We invest so much time and effort in developing our online social network presence that we rarely pause to consider what will happen when the inevitable happens to us. A study called Death and the Social Network: The Persistence of Social Identity suggests that as many as 30 million accounts on Facebook may belong to dead people.
The study’s author, PhD candidate, Jed Brubaker, is looking at how we handle death in social media networks, essentially an environment that allows us to live on forever.
The question is of more than just academic value. Without the login and password to a dead person’s account on a social network, their profile remains visible. The presence of the deceased in a social network, through their profiles, is a highly emotive issue for their friends and families who continue to be active online and who may still see their profiles.
There are several ways to handle this, and each has significant consequences for our advanced, digital culture.
Activating the Grieving Process
People die all the time, of course. But somehow a dead person’s profile on Facebook appears to be a far more personal reminder of who they were than any traditional memory. For a start, there is no apparent way to mark a profile as ‘Deceased’. Sometimes friends, or even new contacts, leave a message on that person’s wall just as when they were alive.
In many ways, the social network profile of a dead person is as active as when they were alive. Twitter, with its less personal feel, is the perfect example. Dead profiles there continue to be followed. A Twitter account can have significant activity as they receive 140-character messages from those they interacted with in the past.
Social networks with a more personal level of interaction, such as Facebook, are an entirely different matter.
Facebook’s programming is a connective one rather than a Twitter-like broadcast channel. People who visit a dead friend’s or relative’s profile are also broadcasting that profile to the Facebook feed, expanding its reach and inviting interactivity. Facebook is not insensitive to the need for privacy for the dead. It has a special form for accounts which belong to a deceased and another special form for accounts which relatives are okay with keeping up as a memorial but do not want to have their activity made public. Requesting for an account to be memorialized make it frozen in time. No one can log in or out. The only people who can leave messages of remembrance on the profile are friends and family of the deceased.

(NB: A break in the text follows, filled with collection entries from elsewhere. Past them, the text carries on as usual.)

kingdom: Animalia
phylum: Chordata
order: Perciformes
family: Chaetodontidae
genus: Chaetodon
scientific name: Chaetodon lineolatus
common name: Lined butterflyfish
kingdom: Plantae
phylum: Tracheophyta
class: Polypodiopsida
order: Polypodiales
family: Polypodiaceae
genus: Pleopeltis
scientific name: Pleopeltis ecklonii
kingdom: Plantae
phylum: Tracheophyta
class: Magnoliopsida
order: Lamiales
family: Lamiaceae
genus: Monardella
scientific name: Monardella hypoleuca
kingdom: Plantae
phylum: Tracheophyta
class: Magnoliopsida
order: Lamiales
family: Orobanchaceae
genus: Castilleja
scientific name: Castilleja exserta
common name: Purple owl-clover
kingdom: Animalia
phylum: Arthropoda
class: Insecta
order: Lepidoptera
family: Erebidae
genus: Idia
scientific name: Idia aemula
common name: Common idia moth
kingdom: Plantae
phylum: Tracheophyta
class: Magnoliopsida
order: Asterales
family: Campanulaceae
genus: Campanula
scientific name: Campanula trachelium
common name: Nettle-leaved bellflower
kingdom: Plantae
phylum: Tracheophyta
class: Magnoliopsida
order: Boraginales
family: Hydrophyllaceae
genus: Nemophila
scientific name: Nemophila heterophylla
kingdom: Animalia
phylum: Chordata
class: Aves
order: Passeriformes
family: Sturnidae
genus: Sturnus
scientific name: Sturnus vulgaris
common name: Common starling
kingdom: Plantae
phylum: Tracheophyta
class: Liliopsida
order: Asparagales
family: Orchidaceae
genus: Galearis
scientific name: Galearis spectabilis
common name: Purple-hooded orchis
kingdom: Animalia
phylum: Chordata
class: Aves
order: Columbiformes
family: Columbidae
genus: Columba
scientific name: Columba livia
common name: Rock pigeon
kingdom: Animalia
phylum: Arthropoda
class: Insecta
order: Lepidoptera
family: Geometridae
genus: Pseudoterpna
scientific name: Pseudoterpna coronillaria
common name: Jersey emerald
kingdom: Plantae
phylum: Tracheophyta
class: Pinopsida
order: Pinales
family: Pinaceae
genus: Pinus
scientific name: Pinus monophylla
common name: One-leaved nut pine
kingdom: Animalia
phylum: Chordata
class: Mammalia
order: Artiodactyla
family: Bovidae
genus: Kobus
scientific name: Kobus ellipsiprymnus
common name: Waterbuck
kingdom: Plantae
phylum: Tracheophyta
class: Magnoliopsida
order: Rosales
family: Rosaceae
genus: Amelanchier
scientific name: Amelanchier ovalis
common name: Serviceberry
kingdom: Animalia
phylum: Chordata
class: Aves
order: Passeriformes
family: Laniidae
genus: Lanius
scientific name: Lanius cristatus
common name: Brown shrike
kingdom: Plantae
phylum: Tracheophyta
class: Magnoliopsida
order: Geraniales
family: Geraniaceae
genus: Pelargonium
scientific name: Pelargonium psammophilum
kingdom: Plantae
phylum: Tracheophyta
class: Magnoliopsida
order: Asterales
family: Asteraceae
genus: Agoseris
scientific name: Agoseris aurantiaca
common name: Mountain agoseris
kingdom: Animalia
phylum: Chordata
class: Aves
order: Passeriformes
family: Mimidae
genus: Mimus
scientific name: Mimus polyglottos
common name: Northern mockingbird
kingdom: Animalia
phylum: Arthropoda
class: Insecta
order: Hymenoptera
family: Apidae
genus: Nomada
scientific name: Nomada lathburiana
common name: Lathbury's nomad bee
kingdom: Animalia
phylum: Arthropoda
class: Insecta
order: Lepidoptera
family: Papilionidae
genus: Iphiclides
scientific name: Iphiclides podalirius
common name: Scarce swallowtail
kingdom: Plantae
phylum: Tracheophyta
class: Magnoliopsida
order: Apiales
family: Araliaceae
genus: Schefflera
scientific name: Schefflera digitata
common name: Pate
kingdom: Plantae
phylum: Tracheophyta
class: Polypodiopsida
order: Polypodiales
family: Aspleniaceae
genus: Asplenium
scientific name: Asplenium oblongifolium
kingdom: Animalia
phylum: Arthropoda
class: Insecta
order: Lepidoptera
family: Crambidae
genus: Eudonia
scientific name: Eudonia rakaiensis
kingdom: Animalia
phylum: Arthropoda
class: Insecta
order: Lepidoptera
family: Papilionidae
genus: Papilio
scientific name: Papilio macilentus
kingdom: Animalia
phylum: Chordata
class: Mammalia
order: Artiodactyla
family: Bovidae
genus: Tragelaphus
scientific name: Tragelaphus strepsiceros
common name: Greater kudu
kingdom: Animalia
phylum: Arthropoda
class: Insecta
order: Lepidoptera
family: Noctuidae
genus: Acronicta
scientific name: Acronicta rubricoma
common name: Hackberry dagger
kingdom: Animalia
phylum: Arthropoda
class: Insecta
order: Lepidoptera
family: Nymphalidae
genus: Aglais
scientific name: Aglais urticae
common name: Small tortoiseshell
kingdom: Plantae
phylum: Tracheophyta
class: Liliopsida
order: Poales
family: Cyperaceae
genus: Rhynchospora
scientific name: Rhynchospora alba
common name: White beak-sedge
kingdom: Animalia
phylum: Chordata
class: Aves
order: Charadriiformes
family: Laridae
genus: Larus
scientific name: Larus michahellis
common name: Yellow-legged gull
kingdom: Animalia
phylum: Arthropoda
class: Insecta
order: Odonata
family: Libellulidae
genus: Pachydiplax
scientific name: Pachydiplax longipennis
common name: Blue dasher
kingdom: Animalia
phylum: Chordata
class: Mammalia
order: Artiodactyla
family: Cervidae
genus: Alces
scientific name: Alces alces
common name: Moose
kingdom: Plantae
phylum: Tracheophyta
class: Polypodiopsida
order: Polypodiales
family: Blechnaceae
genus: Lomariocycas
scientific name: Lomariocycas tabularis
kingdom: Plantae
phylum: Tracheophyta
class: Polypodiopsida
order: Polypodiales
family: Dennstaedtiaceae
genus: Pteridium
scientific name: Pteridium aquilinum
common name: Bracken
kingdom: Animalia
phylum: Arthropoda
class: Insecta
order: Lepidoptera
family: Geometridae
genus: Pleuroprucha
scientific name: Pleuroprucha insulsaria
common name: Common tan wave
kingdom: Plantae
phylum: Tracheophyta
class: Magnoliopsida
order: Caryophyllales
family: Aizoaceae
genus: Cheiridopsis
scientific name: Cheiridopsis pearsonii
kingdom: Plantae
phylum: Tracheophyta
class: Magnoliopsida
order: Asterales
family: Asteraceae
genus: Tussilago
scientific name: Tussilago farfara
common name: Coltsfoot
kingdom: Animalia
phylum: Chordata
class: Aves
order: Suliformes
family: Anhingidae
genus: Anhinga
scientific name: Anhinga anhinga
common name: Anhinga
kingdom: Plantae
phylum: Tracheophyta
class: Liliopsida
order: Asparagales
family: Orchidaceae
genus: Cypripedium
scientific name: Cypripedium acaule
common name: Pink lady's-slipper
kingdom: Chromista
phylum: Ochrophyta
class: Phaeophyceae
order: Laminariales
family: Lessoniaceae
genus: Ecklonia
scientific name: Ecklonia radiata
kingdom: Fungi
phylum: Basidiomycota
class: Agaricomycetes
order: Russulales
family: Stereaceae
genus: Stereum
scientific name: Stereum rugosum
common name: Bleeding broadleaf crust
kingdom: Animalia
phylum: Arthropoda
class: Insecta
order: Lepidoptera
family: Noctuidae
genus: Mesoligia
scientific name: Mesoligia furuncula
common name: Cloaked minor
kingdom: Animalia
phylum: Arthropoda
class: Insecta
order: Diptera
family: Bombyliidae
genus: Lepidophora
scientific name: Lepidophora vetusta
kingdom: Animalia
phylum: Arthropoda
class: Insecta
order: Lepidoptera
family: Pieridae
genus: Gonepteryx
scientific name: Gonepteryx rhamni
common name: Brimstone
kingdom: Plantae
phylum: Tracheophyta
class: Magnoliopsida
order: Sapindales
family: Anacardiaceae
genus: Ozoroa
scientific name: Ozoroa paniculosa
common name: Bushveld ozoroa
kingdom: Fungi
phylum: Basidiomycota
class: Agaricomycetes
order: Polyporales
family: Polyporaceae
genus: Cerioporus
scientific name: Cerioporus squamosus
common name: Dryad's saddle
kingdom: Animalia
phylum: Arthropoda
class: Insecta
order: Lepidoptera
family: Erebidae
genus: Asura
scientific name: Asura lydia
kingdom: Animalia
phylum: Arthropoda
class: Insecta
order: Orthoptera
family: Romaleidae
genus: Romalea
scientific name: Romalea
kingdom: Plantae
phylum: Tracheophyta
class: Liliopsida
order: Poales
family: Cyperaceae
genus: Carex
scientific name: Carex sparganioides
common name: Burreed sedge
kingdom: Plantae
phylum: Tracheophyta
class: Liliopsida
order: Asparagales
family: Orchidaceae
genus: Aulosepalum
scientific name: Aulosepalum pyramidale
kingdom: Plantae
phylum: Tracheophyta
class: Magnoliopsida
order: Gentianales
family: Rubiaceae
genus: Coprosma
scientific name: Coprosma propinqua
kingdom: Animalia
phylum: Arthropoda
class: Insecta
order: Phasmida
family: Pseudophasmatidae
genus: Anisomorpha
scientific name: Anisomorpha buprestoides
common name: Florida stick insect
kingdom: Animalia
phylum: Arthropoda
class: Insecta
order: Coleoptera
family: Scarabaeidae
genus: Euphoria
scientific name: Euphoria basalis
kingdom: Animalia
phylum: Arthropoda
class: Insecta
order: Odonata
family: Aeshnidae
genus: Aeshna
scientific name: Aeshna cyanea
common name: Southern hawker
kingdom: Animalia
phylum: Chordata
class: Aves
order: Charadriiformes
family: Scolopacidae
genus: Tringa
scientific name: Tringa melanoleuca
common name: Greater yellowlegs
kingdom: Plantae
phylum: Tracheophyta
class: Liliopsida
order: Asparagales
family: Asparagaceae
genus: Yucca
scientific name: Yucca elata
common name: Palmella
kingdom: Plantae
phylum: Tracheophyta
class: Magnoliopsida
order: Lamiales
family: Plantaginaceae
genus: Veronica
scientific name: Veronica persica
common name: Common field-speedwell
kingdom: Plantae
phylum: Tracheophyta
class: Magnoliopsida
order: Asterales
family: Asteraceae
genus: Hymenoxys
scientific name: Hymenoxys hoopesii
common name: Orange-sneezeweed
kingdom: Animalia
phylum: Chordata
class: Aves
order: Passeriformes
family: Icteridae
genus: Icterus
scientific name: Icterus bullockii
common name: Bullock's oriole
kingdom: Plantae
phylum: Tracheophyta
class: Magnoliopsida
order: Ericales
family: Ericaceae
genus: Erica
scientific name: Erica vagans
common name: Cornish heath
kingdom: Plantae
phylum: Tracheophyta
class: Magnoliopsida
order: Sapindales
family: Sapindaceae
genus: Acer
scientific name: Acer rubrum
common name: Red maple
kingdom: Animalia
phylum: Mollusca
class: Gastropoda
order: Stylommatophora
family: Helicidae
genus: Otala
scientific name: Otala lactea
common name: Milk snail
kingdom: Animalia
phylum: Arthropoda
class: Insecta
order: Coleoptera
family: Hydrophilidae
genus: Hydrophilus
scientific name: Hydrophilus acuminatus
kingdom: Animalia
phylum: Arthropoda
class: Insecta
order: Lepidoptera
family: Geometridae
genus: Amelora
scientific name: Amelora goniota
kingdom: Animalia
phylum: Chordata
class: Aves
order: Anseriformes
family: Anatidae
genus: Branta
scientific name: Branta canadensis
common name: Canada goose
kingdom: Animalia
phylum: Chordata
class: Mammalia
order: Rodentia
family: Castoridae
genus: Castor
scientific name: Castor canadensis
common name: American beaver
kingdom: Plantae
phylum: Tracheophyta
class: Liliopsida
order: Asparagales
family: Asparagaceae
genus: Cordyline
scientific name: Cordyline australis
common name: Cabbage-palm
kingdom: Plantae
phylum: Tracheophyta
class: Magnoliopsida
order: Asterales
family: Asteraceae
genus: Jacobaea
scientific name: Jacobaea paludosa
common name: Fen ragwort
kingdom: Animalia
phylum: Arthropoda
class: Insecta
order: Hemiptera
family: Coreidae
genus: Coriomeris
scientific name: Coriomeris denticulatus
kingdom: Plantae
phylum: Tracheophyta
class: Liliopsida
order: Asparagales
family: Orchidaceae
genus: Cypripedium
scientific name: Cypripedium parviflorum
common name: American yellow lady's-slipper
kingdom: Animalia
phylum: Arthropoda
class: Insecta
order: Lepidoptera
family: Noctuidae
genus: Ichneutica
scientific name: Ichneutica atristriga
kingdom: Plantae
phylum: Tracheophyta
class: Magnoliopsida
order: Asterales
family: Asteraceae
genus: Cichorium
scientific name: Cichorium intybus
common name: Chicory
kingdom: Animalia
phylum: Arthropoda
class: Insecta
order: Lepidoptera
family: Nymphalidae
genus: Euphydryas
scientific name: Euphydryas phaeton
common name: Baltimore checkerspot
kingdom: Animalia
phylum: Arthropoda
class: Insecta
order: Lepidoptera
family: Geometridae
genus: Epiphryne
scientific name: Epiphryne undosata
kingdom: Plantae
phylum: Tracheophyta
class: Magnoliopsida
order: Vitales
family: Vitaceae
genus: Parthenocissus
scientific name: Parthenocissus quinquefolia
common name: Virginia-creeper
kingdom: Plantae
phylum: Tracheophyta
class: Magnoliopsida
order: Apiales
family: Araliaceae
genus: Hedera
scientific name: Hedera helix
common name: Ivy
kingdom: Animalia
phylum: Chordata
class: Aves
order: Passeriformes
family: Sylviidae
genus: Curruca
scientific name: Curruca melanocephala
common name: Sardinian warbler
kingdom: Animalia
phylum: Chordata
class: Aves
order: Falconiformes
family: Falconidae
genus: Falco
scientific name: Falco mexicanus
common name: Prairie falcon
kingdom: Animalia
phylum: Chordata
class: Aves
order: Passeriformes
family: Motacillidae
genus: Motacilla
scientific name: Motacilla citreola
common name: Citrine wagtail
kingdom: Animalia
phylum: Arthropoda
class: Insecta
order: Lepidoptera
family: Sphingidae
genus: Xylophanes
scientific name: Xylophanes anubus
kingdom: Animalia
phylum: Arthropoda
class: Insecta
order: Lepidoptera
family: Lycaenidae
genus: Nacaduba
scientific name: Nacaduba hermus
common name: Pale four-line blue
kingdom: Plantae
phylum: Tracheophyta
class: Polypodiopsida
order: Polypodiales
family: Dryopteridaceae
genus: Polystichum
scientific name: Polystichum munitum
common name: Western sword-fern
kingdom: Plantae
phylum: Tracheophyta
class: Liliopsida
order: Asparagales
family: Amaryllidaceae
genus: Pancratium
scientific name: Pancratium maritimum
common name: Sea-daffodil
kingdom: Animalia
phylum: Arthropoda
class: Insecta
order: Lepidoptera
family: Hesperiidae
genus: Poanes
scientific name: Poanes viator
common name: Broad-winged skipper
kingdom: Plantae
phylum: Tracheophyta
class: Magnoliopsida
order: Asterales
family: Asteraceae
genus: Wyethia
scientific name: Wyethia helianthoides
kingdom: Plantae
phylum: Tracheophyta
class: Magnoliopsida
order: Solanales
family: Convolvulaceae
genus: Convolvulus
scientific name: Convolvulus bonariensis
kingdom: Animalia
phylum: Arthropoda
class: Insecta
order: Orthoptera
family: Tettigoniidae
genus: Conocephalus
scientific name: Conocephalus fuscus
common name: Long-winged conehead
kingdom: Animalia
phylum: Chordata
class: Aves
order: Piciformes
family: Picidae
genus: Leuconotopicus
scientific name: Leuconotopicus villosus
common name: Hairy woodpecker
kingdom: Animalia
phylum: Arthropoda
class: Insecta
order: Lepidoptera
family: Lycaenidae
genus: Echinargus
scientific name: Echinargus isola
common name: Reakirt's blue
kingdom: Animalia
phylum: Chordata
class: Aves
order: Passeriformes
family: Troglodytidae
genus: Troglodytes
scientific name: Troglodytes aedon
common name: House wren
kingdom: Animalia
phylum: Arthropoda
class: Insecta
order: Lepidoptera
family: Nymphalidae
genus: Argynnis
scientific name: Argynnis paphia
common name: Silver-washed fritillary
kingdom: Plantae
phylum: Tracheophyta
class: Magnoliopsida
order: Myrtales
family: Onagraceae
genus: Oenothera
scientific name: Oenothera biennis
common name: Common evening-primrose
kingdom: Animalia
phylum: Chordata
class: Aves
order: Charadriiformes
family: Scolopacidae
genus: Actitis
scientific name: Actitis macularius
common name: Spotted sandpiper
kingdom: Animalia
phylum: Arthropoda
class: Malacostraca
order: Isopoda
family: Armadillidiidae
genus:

You may wonder here why would anyone want to let a deceased person’s social network account be kept online for eternity. The answer is complicated. We all grieve in different ways. A social network account captures many moments of a person’s life, along with interactions in a way which few other mediums can. Surviving friends find it difficult to unfriend someone they knew who has passed. They usually keep visiting the account on birthdays and anniversaries.
Visiting someone’s profile, re-reading their past posts and interactions makes it easier to pay respect to their memory. A recent study predicts that by the year 2015 there will be over 50 million dead people’s profiles on Facebook alone.
There is a strong possibility that wills in the future will have specific clauses asking for online profile data so that the person making the will can bequeath logins and passwords to social media accounts.
Once again, social media is exerting its influence to change how we interact not just with the living but also with the dead.